Task directions: Check each line of the records below for the string "center", then state how many lines contain it, with no other output.

Excerpted data below:

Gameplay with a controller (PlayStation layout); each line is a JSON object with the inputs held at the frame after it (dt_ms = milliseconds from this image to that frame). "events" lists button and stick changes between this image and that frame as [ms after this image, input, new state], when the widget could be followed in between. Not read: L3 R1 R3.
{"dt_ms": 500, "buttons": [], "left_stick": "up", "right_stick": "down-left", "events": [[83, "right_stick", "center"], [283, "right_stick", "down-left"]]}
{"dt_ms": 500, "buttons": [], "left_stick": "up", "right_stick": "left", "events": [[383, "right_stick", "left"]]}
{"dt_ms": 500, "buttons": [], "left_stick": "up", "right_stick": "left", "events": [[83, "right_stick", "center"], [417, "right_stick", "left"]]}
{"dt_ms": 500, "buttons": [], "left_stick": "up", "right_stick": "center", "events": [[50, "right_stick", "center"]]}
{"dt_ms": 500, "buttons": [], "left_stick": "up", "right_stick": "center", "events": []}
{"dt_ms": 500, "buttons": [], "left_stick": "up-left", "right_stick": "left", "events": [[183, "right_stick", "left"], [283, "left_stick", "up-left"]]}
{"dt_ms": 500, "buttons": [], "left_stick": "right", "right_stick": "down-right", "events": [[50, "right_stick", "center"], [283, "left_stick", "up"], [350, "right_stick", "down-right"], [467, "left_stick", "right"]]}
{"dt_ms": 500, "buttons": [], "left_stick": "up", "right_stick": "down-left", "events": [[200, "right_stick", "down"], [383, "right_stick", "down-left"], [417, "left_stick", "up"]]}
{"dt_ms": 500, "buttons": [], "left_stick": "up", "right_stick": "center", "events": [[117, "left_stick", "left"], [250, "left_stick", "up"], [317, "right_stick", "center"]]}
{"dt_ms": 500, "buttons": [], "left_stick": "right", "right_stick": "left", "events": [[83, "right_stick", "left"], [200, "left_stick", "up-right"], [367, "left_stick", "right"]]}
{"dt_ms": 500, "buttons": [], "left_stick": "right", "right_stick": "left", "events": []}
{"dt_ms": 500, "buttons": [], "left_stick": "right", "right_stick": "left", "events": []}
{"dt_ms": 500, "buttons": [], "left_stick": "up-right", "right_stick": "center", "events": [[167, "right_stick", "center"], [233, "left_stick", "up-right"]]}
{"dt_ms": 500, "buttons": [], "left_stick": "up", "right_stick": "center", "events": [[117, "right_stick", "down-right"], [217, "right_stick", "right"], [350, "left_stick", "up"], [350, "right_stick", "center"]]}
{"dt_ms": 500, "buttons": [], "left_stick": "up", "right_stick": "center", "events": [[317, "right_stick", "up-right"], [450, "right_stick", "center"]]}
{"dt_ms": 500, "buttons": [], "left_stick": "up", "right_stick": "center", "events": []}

End of Excerpted data.

Solution: 10